Reproduce everything from the line that contains "n, se detallan" down to the line that contains "12 von 12 Plätzen frei" in the listing below, word for word and nothing more. Leave the pictures out.
========================================
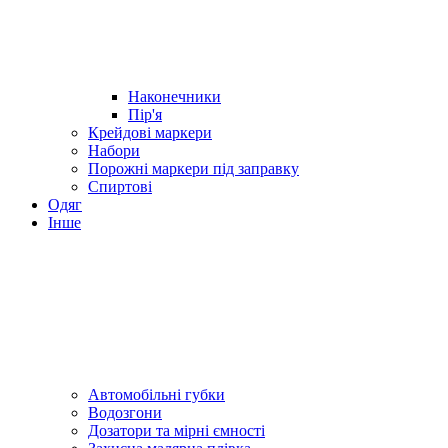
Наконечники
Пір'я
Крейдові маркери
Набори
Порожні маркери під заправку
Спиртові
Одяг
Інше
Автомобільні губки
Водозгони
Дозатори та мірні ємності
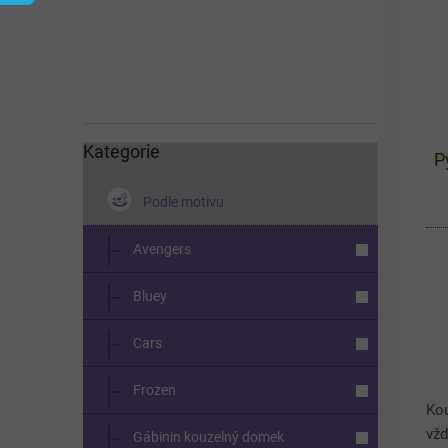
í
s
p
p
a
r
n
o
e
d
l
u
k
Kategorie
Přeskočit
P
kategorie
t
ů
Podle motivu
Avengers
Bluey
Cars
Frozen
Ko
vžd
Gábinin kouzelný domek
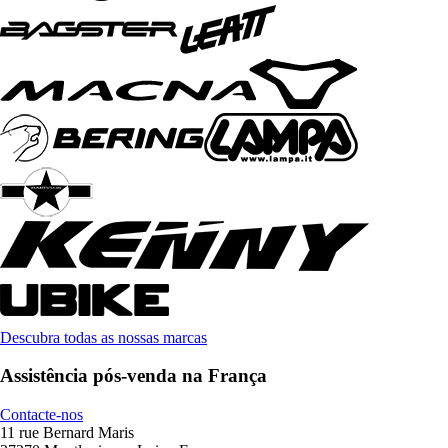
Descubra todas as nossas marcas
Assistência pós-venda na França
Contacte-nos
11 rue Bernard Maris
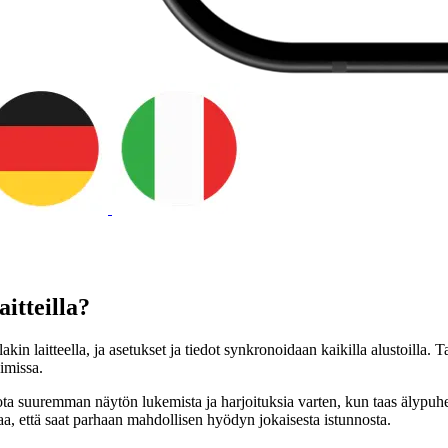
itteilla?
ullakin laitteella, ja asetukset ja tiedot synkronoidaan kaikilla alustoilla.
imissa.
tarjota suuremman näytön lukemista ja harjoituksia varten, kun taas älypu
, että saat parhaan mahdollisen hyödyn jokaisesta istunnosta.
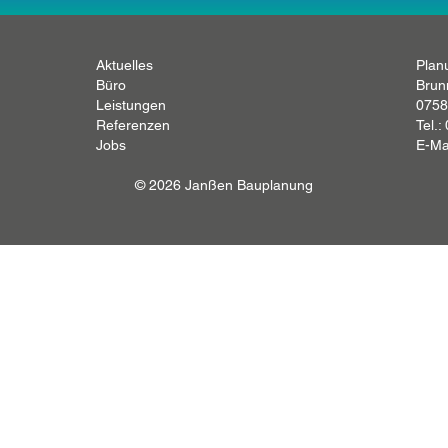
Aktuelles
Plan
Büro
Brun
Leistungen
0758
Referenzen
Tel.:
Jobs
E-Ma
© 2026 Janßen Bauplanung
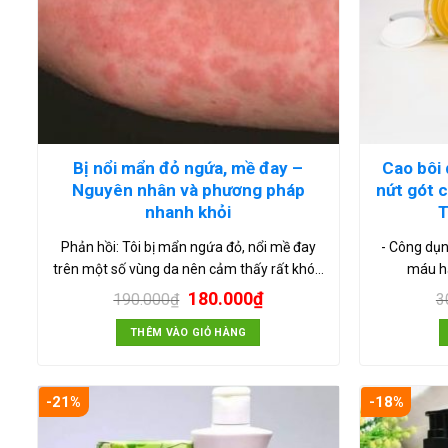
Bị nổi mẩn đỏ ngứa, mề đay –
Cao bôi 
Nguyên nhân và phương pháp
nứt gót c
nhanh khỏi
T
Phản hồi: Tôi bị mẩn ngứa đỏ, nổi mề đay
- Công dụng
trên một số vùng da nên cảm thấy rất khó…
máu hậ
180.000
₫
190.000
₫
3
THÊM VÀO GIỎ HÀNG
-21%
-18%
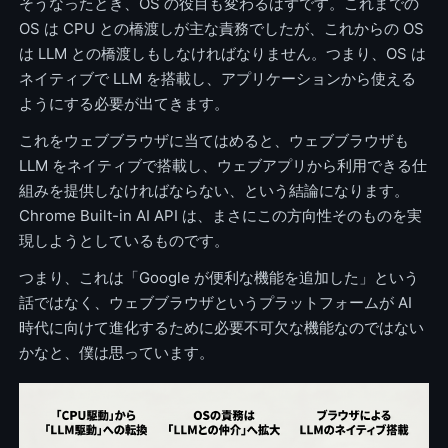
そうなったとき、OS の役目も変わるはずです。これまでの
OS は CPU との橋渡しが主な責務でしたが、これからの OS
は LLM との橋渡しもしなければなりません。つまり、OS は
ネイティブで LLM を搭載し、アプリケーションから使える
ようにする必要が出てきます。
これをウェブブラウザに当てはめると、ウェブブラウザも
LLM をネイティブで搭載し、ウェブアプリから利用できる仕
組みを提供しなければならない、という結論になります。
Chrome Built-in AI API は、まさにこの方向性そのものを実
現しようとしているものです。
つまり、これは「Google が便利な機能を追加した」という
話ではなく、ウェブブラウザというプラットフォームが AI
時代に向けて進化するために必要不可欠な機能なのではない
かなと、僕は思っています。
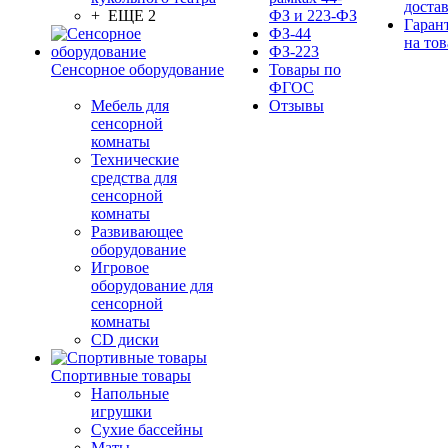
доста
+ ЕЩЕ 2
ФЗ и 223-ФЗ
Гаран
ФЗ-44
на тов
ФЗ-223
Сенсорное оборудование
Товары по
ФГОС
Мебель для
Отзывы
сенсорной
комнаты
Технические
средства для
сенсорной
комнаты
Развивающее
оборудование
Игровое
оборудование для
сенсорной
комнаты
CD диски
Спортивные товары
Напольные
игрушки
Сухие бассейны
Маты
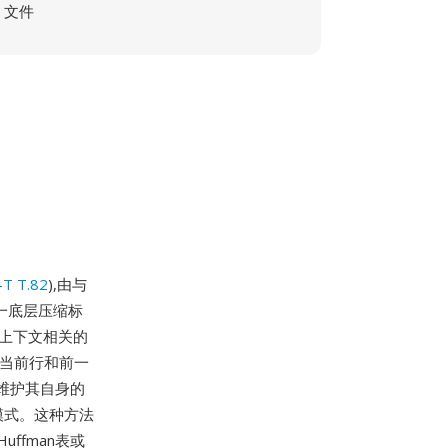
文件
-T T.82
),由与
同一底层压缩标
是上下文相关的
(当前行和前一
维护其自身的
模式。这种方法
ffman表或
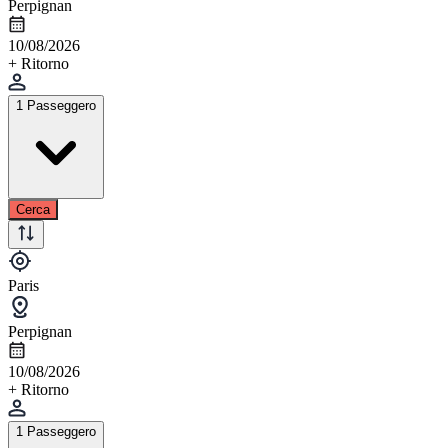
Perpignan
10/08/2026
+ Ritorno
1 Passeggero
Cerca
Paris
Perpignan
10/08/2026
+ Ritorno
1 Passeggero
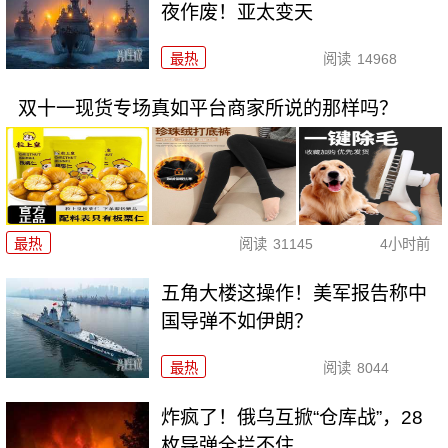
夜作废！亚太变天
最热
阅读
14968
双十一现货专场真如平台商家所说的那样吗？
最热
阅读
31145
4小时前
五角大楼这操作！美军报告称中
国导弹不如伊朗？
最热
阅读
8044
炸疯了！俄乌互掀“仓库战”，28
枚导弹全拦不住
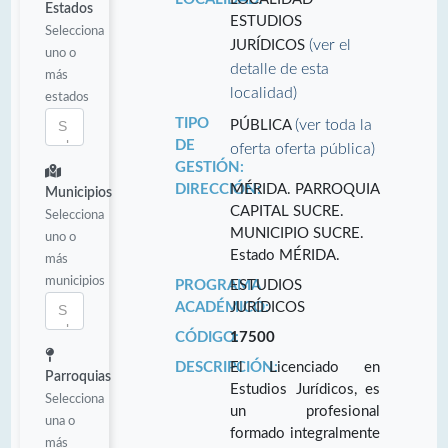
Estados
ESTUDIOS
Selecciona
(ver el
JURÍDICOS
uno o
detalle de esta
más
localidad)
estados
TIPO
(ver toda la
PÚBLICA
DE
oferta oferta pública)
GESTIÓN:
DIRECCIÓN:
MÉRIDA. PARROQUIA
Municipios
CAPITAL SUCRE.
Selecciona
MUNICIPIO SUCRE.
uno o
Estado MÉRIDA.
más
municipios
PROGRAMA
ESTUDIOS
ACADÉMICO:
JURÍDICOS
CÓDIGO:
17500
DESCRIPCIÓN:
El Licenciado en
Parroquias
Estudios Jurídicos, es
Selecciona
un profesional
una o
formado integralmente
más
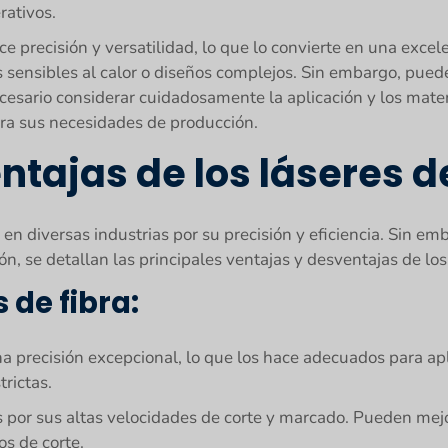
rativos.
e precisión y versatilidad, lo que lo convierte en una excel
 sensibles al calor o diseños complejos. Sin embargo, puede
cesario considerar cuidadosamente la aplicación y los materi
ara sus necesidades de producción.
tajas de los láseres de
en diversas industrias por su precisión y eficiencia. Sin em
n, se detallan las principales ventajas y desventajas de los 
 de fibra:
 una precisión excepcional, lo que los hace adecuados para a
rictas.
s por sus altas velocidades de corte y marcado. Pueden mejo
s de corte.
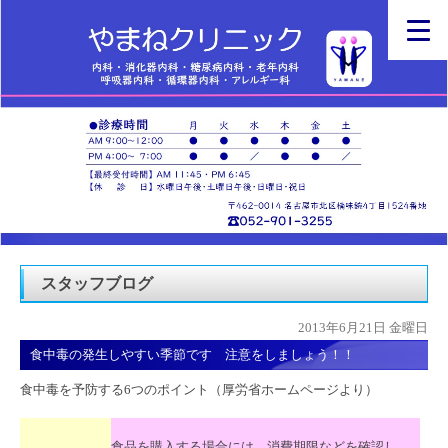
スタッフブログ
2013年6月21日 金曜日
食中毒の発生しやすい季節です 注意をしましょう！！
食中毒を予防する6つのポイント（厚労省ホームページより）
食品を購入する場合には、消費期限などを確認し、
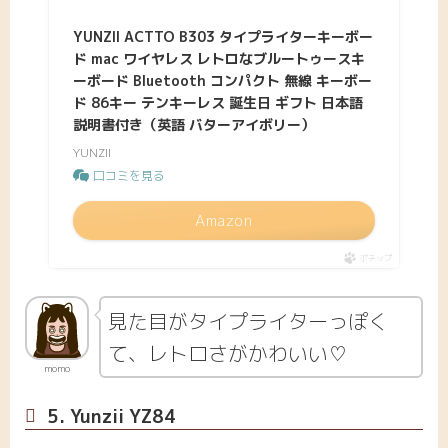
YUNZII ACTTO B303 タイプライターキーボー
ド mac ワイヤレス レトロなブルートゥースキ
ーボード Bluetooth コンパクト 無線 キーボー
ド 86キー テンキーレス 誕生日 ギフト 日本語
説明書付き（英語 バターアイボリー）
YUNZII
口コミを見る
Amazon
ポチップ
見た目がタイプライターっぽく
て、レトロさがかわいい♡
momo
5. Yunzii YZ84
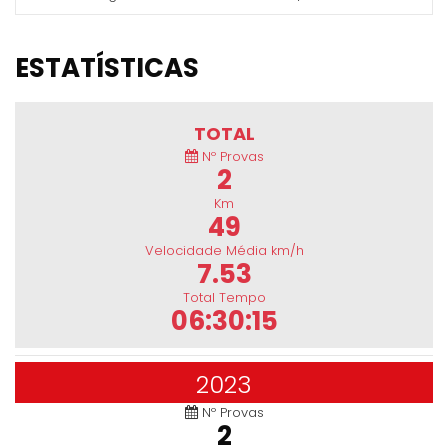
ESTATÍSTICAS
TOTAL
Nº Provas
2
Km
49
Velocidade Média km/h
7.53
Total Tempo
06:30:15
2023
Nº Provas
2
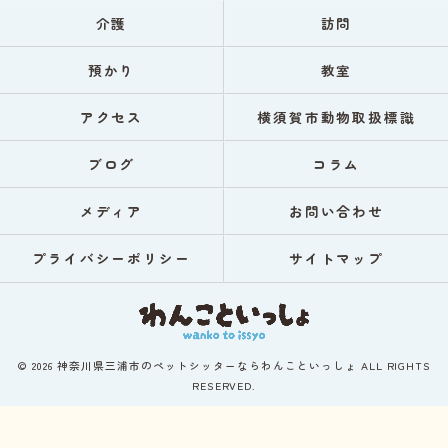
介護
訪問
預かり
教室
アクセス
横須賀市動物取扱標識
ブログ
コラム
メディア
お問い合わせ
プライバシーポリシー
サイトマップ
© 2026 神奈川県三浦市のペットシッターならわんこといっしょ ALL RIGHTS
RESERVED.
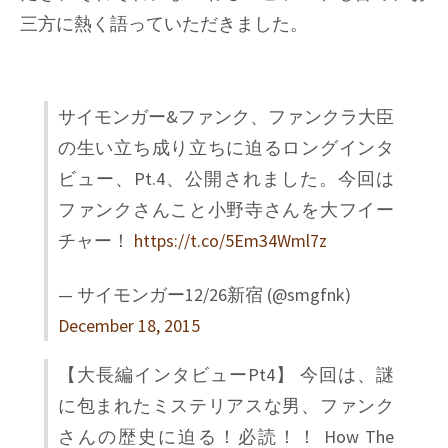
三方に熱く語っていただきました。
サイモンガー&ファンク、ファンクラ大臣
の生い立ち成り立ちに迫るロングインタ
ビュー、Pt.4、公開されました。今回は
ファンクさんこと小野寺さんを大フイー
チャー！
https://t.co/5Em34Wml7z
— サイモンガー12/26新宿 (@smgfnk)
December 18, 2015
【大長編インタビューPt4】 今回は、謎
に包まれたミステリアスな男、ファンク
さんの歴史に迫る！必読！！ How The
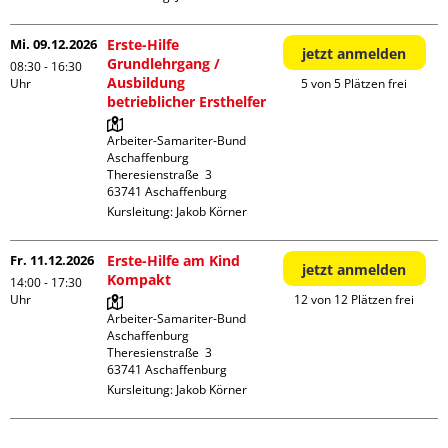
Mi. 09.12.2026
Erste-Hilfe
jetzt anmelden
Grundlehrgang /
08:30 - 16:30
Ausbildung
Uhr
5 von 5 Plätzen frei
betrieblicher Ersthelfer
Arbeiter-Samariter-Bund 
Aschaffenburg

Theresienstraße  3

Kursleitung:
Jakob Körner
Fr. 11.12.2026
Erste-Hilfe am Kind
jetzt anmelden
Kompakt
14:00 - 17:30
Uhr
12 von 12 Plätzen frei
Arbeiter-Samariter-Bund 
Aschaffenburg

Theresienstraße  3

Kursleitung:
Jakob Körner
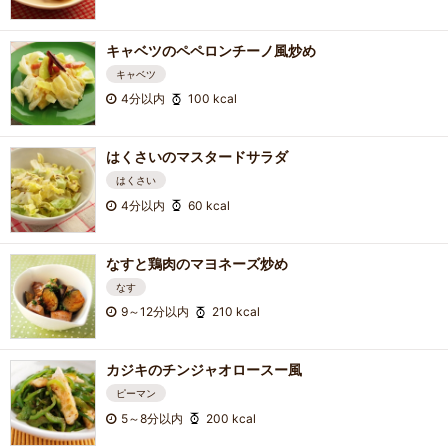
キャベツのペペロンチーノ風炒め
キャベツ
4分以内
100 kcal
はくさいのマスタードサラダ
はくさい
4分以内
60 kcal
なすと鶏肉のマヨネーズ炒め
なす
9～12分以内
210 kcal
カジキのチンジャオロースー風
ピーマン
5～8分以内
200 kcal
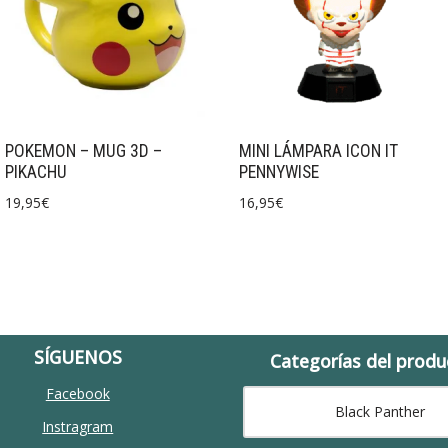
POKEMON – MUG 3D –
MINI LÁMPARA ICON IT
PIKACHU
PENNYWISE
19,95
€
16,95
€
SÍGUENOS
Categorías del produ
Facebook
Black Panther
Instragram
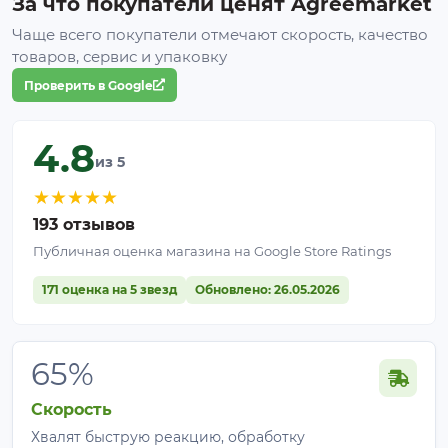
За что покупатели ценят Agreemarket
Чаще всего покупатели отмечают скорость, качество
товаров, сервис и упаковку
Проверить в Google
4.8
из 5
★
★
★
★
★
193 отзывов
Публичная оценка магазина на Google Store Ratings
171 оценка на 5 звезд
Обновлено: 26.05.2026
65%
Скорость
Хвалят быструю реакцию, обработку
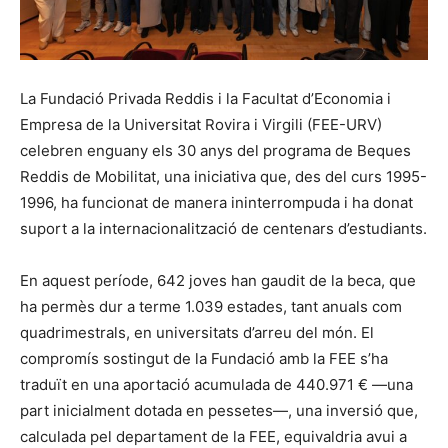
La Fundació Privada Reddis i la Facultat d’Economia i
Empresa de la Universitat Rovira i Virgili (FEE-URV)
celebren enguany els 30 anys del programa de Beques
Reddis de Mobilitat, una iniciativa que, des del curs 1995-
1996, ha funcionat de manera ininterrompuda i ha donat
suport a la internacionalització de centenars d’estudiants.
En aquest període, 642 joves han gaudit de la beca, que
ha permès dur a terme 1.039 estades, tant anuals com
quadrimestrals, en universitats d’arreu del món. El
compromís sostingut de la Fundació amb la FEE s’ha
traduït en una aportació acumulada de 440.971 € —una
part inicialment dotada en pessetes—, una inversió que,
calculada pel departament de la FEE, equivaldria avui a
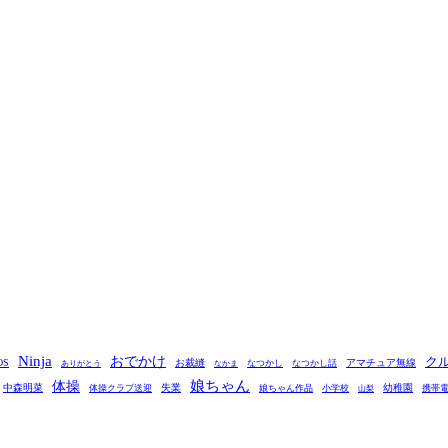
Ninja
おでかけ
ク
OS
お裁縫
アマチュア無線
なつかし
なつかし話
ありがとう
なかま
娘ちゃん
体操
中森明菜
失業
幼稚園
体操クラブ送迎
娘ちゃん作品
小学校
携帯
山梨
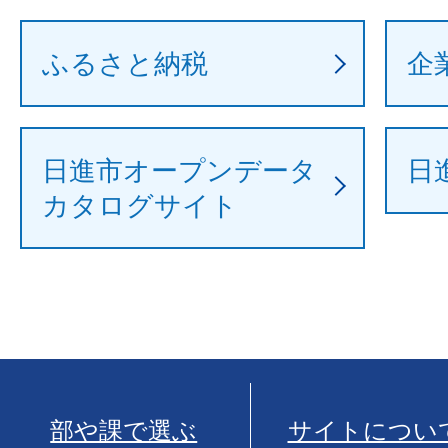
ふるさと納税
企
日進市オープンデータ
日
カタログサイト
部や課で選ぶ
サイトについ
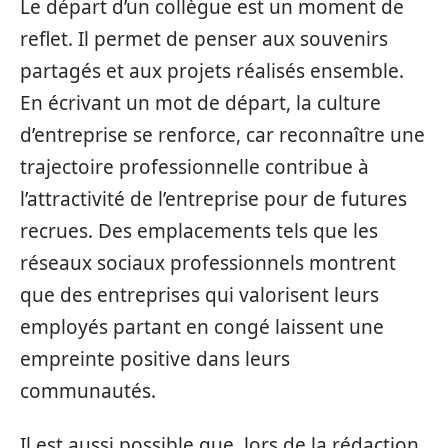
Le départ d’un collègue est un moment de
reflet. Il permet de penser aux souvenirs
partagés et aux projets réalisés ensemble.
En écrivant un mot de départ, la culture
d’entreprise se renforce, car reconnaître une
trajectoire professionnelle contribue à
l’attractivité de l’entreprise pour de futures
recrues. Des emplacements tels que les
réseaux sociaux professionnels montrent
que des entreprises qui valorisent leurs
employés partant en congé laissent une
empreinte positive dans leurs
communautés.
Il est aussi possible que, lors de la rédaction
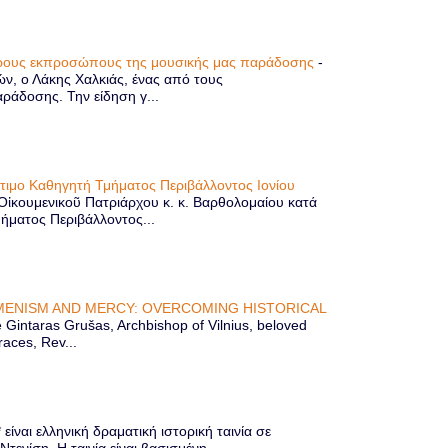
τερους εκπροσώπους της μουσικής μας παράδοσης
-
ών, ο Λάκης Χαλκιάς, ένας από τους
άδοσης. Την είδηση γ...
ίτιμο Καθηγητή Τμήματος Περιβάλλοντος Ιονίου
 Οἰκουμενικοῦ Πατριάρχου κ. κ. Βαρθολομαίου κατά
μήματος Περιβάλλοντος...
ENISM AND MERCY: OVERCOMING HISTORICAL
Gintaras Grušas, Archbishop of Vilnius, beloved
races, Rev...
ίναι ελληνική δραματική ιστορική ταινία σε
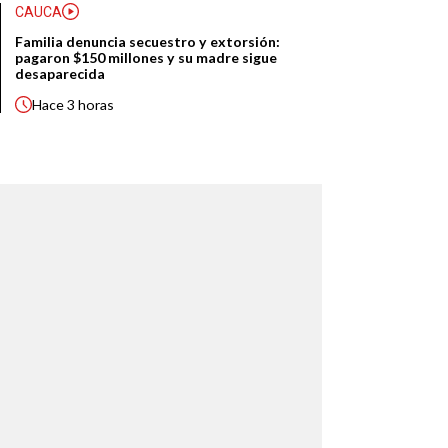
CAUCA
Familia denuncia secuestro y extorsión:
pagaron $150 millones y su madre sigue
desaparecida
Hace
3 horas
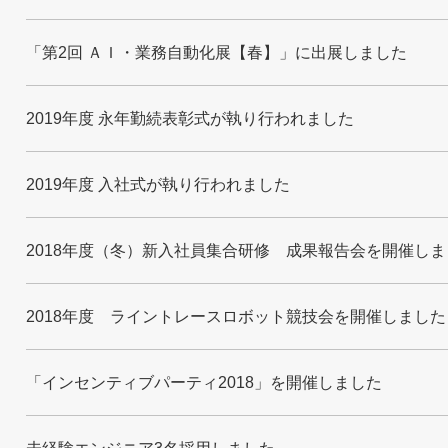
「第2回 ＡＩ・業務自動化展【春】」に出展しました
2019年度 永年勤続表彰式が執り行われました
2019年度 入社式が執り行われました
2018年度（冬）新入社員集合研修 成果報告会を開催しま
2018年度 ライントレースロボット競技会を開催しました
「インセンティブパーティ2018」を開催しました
========================================
▸ **Response to this exercise**:
n, se detallan las principales ventajas y desventajas de los 
 de fibra:
 una precisión excepcional, lo que los hace adecuados para a
rictas.
s por sus altas velocidades de corte y marcado. Pueden mejo
s de corte.
スタッフブログ
2013年6月21日 金曜日
食中毒の発生しやすい季節です 注意をしましょう！！
食中毒を予防する6つのポイント（厚労省ホームページより）
食品を購入する場合には、消費期限などを確認し、
YUNZII ACTTO B303 タイプライターキーボー
ド mac ワイヤレス レトロなブルートゥースキ
ーボード Bluetooth コンパクト 無線 キーボー
ド 86キー テンキーレス 誕生日 ギフト 日本語
説明書付き（英語 バターアイボリー）
YUNZII
口コミを見る
Amazon
ポチップ
見た目がタイプライターっぽく
て、レトロさがかわいい♡
momo
5. Yunzii YZ84
ESTATÍSTICAS
TOTAL
Nº Provas
2
Km
49
Velocidade Média km/h
7.53
Total Tempo
06:30:15
2023
Nº Provas
2
介護
訪問
預かり
教室
アクセス
横須賀市動物取扱標識
ブログ
コラム
メディア
お問い合わせ
プライバシーポリシー
サイトマップ
© 2026 神奈川県三浦市のペットシッターならわんこといっしょ ALL RIGHTS
RESERVED.
三方に熱く語っていただきました。
サイモンガー&ファンク、ファンクラ大臣
の生い立ち成り立ちに迫るロングインタ
ビュー、Pt.4、公開されました。今回は
ファンクさんこと小野寺さんを大フイー
チャー！
https://t.co/5Em34Wml7z
— サイモンガー12/26新宿 (@smgfnk)
December 18, 2015
【大長編インタビューPt4】 今回は、謎
に包まれたミステリアスな男、ファンク
さんの歴史に迫る！必読！！ How The
Mi. 09.12.2026
Erste-Hilfe
jetzt anmelden
Grundlehrgang /
08:30 - 16:30
Ausbildung
Uhr
5 von 5 Plätzen frei
betrieblicher Ersthelfer
Arbeiter-Samariter-Bund 
Aschaffenburg

Theresienstraße  3

Kursleitung:
Jakob Körner
Fr. 11.12.2026
Erste-Hilfe am Kind
jetzt anmelden
Kompakt
14:00 - 17:30
Uhr
12 von 12 Plätzen frei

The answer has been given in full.